I remember testifying before a legislative committee, along with several county commissioners from northwest Colorado, when the Office of Just Transition (OJT) was being formed to support coal communities as state government policies forced them to transition away from coal. The response from some legislators was something along the lines of those terrifying words, “I’m from the government and I’m here to help.”
Many of the people who live in coal communities grew up there and worked in coal-related jobs. These were good-paying jobs that supported families and the community at large. Their children went to school and participated in activities and they bought houses and paid taxes. Moffat County, for example, according to former County Commissioner Ray Beck in a recent Associated Press article, had an assessed value of $430 million dollars in 2020, 62% coming from energy-related businesses, which are the top taxpayers in the county. Most of these taxpayers are related to the coal industry. How will they replace those jobs and the property tax revenue to provide government services?
In a July, 2022 letter to President Biden, Governor Polis urges the federal government, as “the only partner” who can not only give technical assistance to those who have lost their jobs, including retraining and relocation assistance, but he also states that the federal government can help backfill local communities in their budget shortfalls. Colorado received $3.82 billion dollars of federal tax dollars from the American Rescue Plan Act (ARPA), yet the Governor only allocated $5 million in his budget request for the OJT. So, Polis asked the federal government for money to help these communities so they will not turn into “ghost towns” but when billions of dollars come to the state, he cannot muster more than $5 million?
Apparently, giving these struggling communities any additional funding raises some eyebrows. The legislature’s Joint Budget Committee (JBC) has had many discussions about funding for the OJT this session. In a JBC meeting on the Governor’s budget request, Senator Chris Hansen, a Denver Democrat, questioned the need for these additional funds since they had already allocated $15 million for the OJT budget. So just what is the price is for destroying communities and families in Colorado?
But Senator Hansen seems to have suddenly changed his tune. In a recent JBC meeting Senator Hansen voiced his ongoing commitment to workers and their families in coal communities, going so far as co-sponsor a supplemental bill with Republican Senator Bob Rankin to give immediate funding to the OJT. He boasted about how proactive Colorado has been in relation to addressing the needs of coal communities and how proud he is to be part of this work. Senator Hansen stated that he would like to look at non-General Fund options for future funding. That’s a start. The real question is why more isn’t being done with the ARPA dollars to help coal communities.

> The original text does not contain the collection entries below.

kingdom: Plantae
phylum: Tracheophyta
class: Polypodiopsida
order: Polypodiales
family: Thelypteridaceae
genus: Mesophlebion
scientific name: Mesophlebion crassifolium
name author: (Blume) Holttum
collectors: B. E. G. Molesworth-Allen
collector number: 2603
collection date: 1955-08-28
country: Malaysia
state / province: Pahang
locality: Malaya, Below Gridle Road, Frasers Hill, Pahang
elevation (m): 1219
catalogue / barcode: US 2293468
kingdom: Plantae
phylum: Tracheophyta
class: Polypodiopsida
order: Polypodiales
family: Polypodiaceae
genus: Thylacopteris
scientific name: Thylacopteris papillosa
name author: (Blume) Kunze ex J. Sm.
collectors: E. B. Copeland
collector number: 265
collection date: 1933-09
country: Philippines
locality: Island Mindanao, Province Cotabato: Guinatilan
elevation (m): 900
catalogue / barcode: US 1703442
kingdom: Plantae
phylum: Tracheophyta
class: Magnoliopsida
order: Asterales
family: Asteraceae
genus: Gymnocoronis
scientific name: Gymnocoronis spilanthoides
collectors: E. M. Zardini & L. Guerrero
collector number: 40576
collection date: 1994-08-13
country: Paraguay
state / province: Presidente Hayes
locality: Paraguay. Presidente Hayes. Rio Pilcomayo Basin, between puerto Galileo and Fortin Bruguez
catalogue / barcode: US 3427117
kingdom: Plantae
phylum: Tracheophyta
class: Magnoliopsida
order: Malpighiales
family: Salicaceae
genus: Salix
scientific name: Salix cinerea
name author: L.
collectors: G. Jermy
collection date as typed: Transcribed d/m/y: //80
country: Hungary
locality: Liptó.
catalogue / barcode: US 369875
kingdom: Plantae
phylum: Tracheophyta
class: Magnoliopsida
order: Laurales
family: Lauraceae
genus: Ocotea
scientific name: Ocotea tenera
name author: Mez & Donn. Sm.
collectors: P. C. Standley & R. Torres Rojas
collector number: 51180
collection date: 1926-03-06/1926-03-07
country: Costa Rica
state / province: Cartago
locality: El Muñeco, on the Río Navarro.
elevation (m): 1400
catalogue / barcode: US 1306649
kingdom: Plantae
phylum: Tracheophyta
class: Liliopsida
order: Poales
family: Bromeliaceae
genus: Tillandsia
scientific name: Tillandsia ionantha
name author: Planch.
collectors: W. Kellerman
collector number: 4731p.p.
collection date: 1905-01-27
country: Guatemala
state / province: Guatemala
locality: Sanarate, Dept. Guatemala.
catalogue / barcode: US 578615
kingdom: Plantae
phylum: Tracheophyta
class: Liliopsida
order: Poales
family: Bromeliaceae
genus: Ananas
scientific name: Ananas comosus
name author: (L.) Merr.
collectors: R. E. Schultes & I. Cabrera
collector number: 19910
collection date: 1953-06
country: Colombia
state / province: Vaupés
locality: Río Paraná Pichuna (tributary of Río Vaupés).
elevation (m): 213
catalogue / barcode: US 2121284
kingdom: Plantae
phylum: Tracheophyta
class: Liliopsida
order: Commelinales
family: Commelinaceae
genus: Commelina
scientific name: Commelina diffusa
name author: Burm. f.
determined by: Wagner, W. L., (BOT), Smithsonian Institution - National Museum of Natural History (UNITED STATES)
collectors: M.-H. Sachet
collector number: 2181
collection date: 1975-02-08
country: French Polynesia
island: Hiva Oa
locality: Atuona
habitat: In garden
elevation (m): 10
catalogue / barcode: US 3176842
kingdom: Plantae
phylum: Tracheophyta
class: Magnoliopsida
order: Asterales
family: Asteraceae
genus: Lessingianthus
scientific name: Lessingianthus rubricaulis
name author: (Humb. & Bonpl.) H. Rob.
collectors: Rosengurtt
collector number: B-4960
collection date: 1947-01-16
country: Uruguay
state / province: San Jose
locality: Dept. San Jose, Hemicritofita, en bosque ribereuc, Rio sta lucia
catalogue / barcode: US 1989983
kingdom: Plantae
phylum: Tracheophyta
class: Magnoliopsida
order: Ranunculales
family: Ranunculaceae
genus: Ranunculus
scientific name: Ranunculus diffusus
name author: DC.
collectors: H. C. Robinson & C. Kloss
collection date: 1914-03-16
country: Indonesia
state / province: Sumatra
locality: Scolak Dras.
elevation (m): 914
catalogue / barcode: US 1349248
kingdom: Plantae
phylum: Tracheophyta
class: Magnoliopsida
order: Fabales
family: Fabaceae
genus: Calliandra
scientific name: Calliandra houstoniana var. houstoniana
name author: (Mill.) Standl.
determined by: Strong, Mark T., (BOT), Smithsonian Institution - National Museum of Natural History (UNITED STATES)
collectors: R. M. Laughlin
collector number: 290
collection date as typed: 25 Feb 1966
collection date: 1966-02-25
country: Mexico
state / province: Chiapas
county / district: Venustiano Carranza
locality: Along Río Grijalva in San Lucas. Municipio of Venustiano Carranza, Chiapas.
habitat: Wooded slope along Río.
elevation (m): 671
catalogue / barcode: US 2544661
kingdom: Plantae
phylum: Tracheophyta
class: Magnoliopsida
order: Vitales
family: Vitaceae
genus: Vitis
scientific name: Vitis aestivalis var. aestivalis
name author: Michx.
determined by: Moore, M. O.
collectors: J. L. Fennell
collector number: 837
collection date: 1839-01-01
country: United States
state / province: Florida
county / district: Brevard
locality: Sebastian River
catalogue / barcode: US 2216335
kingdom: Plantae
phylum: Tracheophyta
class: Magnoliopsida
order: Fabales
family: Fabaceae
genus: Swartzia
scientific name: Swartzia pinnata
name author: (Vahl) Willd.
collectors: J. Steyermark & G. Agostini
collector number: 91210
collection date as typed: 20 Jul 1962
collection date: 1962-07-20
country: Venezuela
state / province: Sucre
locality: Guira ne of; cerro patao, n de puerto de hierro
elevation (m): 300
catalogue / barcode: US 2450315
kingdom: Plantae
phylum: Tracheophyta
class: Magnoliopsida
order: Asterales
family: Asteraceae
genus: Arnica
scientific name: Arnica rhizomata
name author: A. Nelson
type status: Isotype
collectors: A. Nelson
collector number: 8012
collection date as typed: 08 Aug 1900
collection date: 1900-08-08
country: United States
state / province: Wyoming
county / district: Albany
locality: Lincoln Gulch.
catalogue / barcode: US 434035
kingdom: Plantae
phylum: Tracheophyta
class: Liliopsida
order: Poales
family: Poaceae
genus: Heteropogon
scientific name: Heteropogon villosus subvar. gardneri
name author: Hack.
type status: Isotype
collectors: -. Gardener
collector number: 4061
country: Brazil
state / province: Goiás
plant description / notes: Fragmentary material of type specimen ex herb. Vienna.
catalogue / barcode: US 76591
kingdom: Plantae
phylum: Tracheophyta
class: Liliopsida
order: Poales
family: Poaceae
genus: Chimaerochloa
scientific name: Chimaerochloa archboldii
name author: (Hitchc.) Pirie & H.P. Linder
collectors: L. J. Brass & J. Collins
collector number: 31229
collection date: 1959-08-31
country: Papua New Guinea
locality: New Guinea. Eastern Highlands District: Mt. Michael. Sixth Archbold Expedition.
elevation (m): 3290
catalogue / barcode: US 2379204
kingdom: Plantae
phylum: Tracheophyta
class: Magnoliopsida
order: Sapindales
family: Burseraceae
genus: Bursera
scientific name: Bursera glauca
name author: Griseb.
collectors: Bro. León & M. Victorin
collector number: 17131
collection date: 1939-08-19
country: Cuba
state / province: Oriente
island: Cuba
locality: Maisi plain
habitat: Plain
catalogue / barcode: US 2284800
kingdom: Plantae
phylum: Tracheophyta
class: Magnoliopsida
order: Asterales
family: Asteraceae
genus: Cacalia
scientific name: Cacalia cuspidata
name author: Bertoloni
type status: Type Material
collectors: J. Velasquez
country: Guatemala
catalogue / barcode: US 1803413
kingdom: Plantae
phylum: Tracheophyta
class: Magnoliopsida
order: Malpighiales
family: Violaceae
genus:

In the supplemental bill, $150,000 is slated to go the Colorado School of Mines so they can study alternative uses of coal. Representative Kim Ransom discussed this portion of the bill at length. She questioned if this was a good use of the money or would it be better spent on helping coal workers? Good questions. Senator Rankin stated that finding alternative uses for coal would be beneficial to coal communities and supported the use of this money for research.
The rest of the JBC supplemental bill was focused on moving $7 million of the existing $15 million to the cash fund for more immediate spending needs. It was unclear from the hearing just what those needs are, but both Senators Rankin and Hansen supported moving the money.
As long as those funds are available to coal communities, then at least the promises to support the displaced workers and their families remain.
Rose Pugliese is a former Mesa County Commissioner and a regular contributor to Complete Colorado.